I’d always wanted to have children. But I didn’t want to do it until I’d set my life up well enough to give them a good home and a sense of permanence. That meant waiting until I was a Grade 4. During the seventies and eighties, it was an unspoken fact at the D.A.‘s office that if a woman took maternity leave, it could derail her efforts to advance. People just took you a lot less seriously when they saw you going off to make babies. The office is much better about that now, but back when I was a young deputy, it was a reality.
When I made Grade 4, I was thirty-five and pushing the edge of the maternity envelope. Hanging over me was my childhood premonition that I would die young. I really never expected to live beyond the age of forty-five. I suppose that some subrational part of my brain believed that if I had children I might get an extension on the deadline. A continuance, so to speak. It made sense to me that nature has an interest in keeping a mother alive, at least until her children are grown. And if I had children, I would
want
to live. I would fight to live. You don’t think about having kids unless you’re hungry for life.

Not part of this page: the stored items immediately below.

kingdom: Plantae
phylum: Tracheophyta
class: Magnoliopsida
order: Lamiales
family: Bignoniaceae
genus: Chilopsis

I remember thinking that getting pregnant would be as easy as quitting birth control. But it wasn’t. After a year of no birth control and no baby, I’d consulted my gynecologist. He gave me a few shots, then a few pills. Then a more powerful fertility pill. Two months later, I was expecting. I was thrilled beyond words. But I was afraid to tell anyone at work. I wasn’t a teenager. Miscarriages at my age were not uncommon. And what if the amniocentesis showed my baby wasn’t okay? I couldn’t even bear to think about that. I decided to keep the news to myself.